Why should someone not read this book? A reader who wants to be inspired by positive examples will find little to uplift oneself here. Someone who wants a story they can personally identify with will likely be disappointed. A student of how to create love and happiness will mainly find out how to create heartache and unhappiness. So the book is not for everyone.

After you have read the book, I would encourage the self-examining reader to consider where in one's own life the current focus is dominated by past encounters rather than future potential. Then consider how changing that perspective could serve you and those you love better.

A green light to go and read this novel5
'Gatsby' is the American Dream; but more than that, 'Gatsby' is about dreaming. It is an incredibly concise novel of lyrical genius. It is poetry and social commentary. A work of art and a historical document. A light breeze through the jazz age and a complex layering of narrative perspectives. A hedonistic trip through gloriously decadent capitalist excess and a crushingly melancholic musing on lost love.

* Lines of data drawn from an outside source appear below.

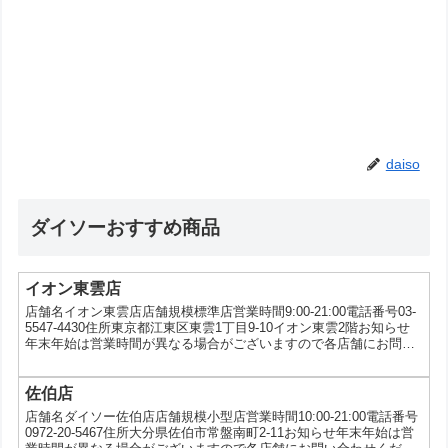
daiso
ダイソーおすすめ商品
イオン東雲店
店舗名イオン東雲店店舗規模標準店営業時間9:00-21:00電話番号03-
5547-4430住所東京都江東区東雲1丁目9-10イオン東雲2階お知らせ
年末年始は営業時間が異なる場合がございますので各店舗にお問い
合わせください。サービスWAON、シールキャンペーン（ピーター
ラビット）実施中
佐伯店
店舗名ダイソー佐伯店店舗規模小型店営業時間10:00-21:00電話番号
0972-20-5467住所大分県佐伯市常盤南町2-11お知らせ年末年始は営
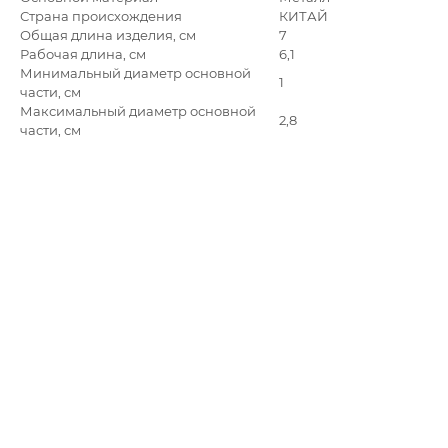
Страна происхождения
КИТАЙ
Общая длина изделия, см
7
Рабочая длина, см
6,1
Минимальный диаметр основной
1
части, см
Максимальный диаметр основной
2,8
части, см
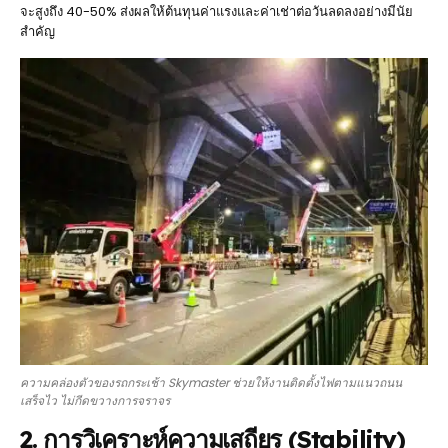
จะสูงถึง 40-50% ส่งผลให้ต้นทุนค่าแรงและค่าเช่าต่อวันลดลงอย่างมีนัย
สำคัญ
ความคล่องตัวของรถกระเช้า Skymaster ช่วยให้งานติดตั้งไฟตามแนวถนน
เสร็จไว ไม่กีดขวางการจราจร
2. การวิเคราะห์ความเสถียร (Stability)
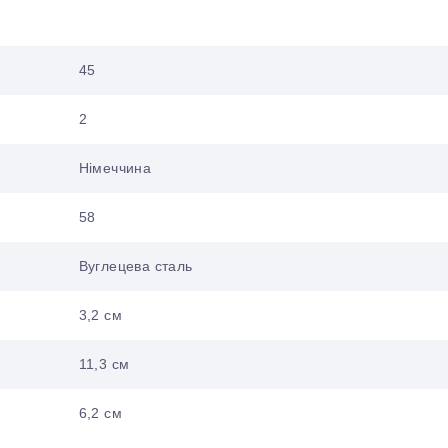
45
2
Німеччина
58
Вуглецева сталь
3,2 см
11,3 см
6,2 см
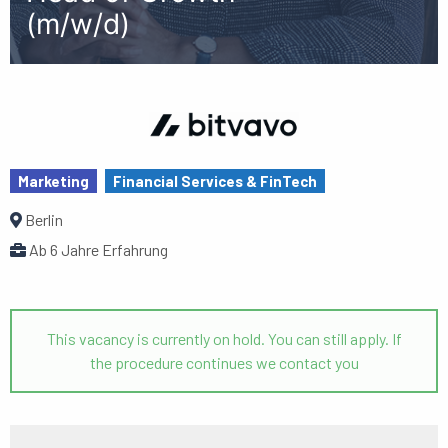
(m/w/d)
Marketing
Financial Services & FinTech
Berlin
Ab 6 Jahre Erfahrung
This vacancy is currently on hold. You can still apply. If
the procedure continues we contact you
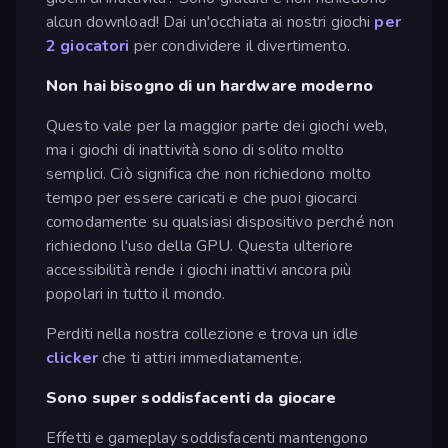
alcun download! Dai un'occhiata ai nostri giochi
per
2 giocatori
per condividere il divertimento.
Non hai bisogno di un hardware moderno
Questo vale per la maggior parte dei giochi web,
ma i giochi di inattività sono di solito molto
semplici. Ciò significa che non richiedono molto
tempo per essere caricati e che puoi giocarci
comodamente su qualsiasi dispositivo perché non
richiedono l'uso della GPU. Questa ulteriore
accessibilità rende i giochi inattivi ancora più
popolari in tutto il mondo.
Perditi nella nostra collezione e trova un idle
clicker
che ti attiri immediatamente.
Sono super soddisfacenti da giocare
Effetti e gameplay soddisfacenti mantengono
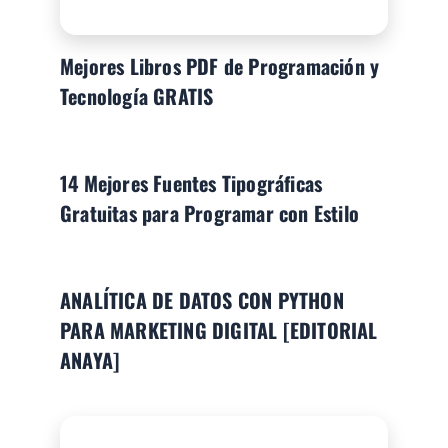
Mejores Libros PDF de Programación y
Tecnología GRATIS
14 Mejores Fuentes Tipográficas
Gratuitas para Programar con Estilo
ANALÍTICA DE DATOS CON PYTHON
PARA MARKETING DIGITAL [EDITORIAL
ANAYA]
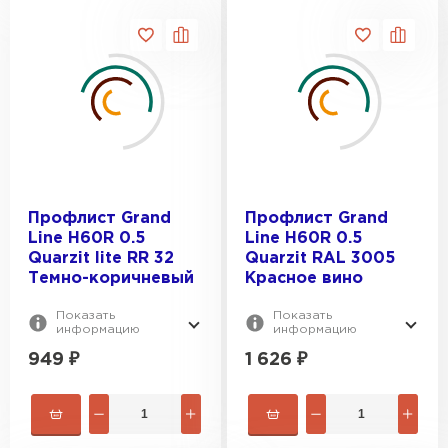
Профлист Grand
Профлист Grand
Line H60R 0.5
Line H60R 0.5
Quarzit lite RR 32
Quarzit RAL 3005
Темно-коричневый
Красное вино
Показать
Показать
информацию
информацию
949
₽
1 626
₽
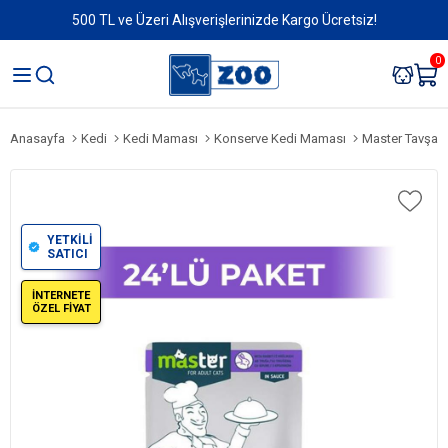
500 TL ve Üzeri Alışverişlerinizde Kargo Ücretsiz!
0
Anasayfa
Kedi
Kedi Maması
Konserve Kedi Maması
Master Tavşan 
YETKİLİ
SATICI
İNTERNETE
ÖZEL FİYAT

If you're a romantic read this because Fitzgerald's employment of prose will make you weep.
If you're an english student read this because it will tell you everything you need to know about the influence of cinema.
If you're a historian read this for the way Fitzgerald doctors his text to avoid censorship laws in 1925.
If you're a social scientist read this because it has only one equal in its study of the illusion of American idealism. Alexis de Tocqueville's 'Democracy in America' is 100 years older, 250 pages longer, and not written in melting prose.
That is not to say that this work is without fault. Crucially for anyone who is compelled to regard such things in a novel that doesn't warrant it, the logic of Carraway's narrative does not follow. Fitzgerald originally wrote what now constitues the ending to sit at the front of the novel, and in its new-found position Carraway has access to information that in reality he would not have. This, as might be apparent, is the criticism of a man who was forced to read the work at A-Level.
Strangely, this has not diminuished from his continued enjoyment. Indeed, even after numerous returns to Fitzgerald's astonishingly few pages this is the single fault I find in this work.
Daisy will make you want to love. Tom will make you want to earn millions. Gatsby will make you want to dream.
Read it first as a fantastically crafted story, second as an insightful social commentary, and third as a work of perspective genius. Read it because you haven't already. It is as brilliant as that green light.